9.2.3   HOT DARK MATTER (HDM)   HDM models with matter in the form of massive neutrinos that can account for some of the large-scale structure observations (pancakes, filaments, voids; Zeldovich et al. 1982) were abandoned a few years ago when N-body simulations and analytic models suggested that it would be difficult to form galaxies at high redshifts without overproducing clusters and large-scale structure. However, HDM with antibiasing, i.e. suppressing galaxy formation at high-density regions, may still be a possibility (e.g. Braun et al. 1987), although large peculiar velocities and excessive X-ray emission from massive clusters may still be problems for this model (White et al. 1984).

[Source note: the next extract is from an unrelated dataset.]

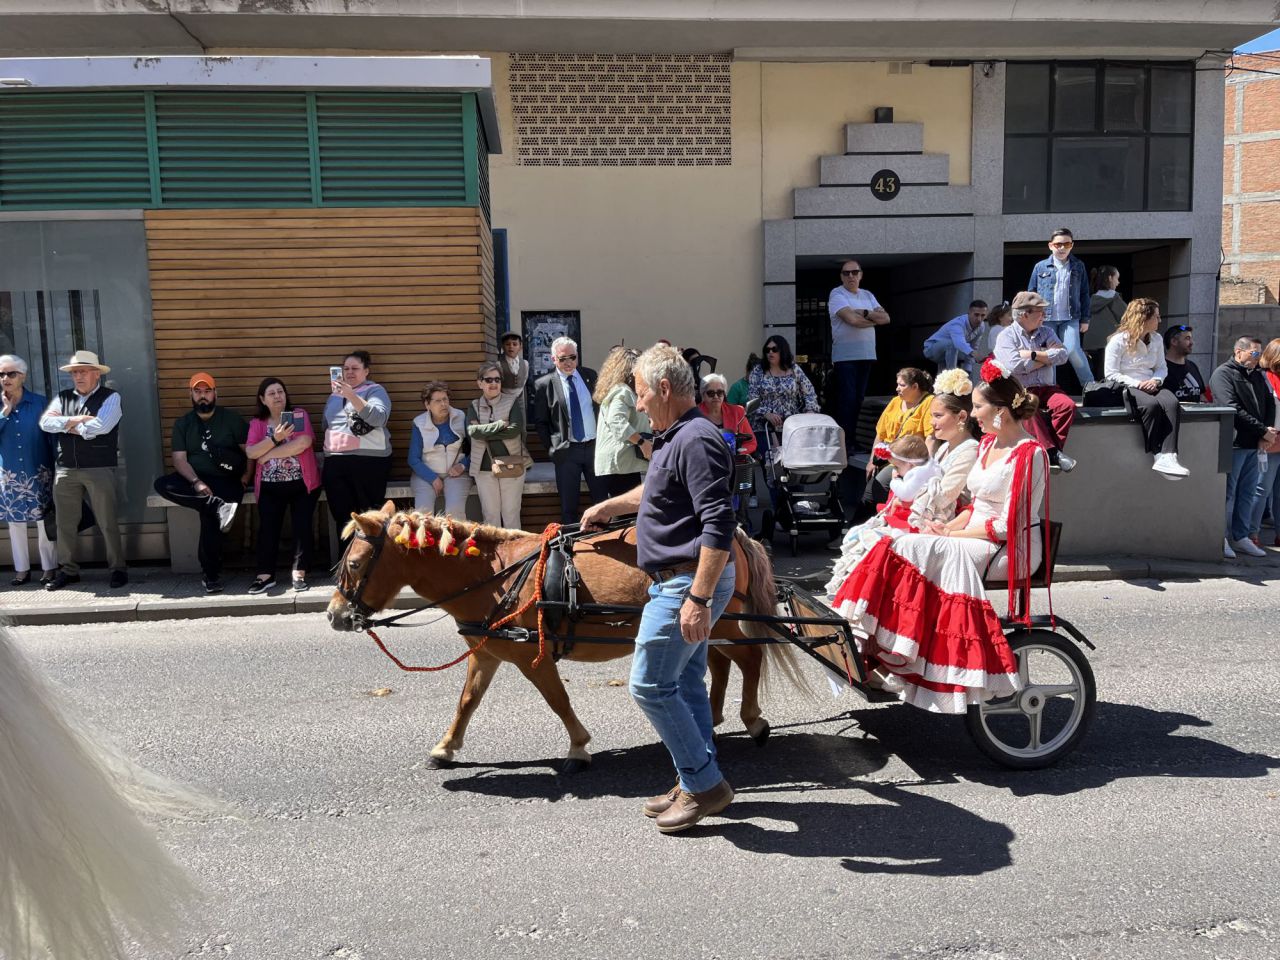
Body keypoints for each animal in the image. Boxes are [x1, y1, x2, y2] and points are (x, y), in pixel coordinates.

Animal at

9.2.4   HYBRID SCENARIOS   Hybrid scenarios attempt to combine, in a somewhat ad hoc manner, CDM models on small scales and HDM models on large scales (e.g. Barnes et al. 1985, Dekel 1984, Dekel & Aarseth 1984). In these scenarios, galaxies and large-scale structure may form from different components of the density fluctuation. The model can involve two types of dark matter (baryonic and nonbaryonic) or two types of initial fluctuations (adiabatic and isothermal) [e.g. see Blumenthal et al. (1988) for an open hybrid model with CDM and baryons]. While the hybrid picture may succeed in reproducing several observations on both small and large scales, the number of model parameters is large, and their choice is ad hoc rather than naturally based on first principles.

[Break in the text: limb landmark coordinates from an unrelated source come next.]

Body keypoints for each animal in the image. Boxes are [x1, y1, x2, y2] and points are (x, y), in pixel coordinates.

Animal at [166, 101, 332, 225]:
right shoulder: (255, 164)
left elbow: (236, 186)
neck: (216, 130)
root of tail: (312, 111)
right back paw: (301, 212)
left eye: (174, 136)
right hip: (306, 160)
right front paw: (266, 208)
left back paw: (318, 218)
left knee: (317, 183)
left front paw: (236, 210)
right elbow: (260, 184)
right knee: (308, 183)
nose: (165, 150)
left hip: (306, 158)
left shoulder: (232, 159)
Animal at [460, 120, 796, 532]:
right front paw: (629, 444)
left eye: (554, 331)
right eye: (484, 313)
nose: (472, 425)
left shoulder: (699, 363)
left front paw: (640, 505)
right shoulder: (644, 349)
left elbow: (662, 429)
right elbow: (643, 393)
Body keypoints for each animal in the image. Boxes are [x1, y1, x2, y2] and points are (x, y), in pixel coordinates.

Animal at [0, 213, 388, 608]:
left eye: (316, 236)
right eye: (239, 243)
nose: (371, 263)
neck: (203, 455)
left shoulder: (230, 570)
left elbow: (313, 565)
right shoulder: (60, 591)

9.3. Non-Gaussian Fluctuation Models

9.3.1   COSMIC STRINGS   A rather different method of producing large-scale density fluctuations without producing large thermal fluctuations is the use of non-Gaussian statistics. The recently suggested cosmic strings model (Vilenkin 1985, Albrecht & Turok 1985, Turok 1985) uses the latter to induce the density fluctuations. Cosmic strings are curvature singularities that are born with a topology of random walks. They turn into closed loops, which later break into multiple smaller loops in a scale-free fashion, leading to a scale-invariant fluctuation spectrum. Matter is then accreted onto the loops to form galaxies and clusters. The loop-loop correlation function appears to reproduce the universal correlation function discussed in Section 4, with a power law of r-2 (Albrecht & Turok 1985, Turok 1985). This model offers a natural way to account for the large-scale structure observations while keeping a rather isotropic microwave background. More detailed calculations are needed, however, before any conclusions can be reached regarding this model (e.g. Bouchet & Bennett 1988, Turok 1988).

9.4 Explosions

A fundamentally different approach to the formation of structure is provided by a model with powerful explosions (Ostriker & Cowie 1981, Ikeuchi 1981). In this model, which is a natural extension of the theory of how some stars form in the interstellar medium, structure is not produced by small density fluctuations in the early Universe but rather from explosions of first-generation objects, which help gravity in forming further galaxies and clusters. The blast waves produced by the explosions push the gas out of an evacuated area: the shells expand, cool, and fragment into a new generation of galaxies. Individual "bubbles" of galaxies formed in this manner, typically of ~ 10h-1 Mpc radius, can interact with each other to form clusters, superclusters, and still larger voids (Ostriker 1986). The model predicts a morphological appearance that is indeed similar to that observed in recent galaxy redshift surveys (Section 7). The cluster correlation function can also be reproduced by such a shell model (Bahcall et al. 1988a, Weinberg et al. 1988; Section 5.2). At the same time the isotropy of the microwave background is preserved, since the structure is formed after decoupling in a way that will not produce significant fluctuations in the background. High peculiar velocities on large scales (~ 60h-1 Mpc) may be a problem for explosions; however, the coherence length of the galaxy velocity field is still under investigation (Section 8). A recent variation on the explosion picture is the use of magnetized superconducting cosmic strings that can give rise to explosionlike phenomena (Ostriker et al. 1986). For recent reviews of the explosion model, see Ostriker (1986, 1988).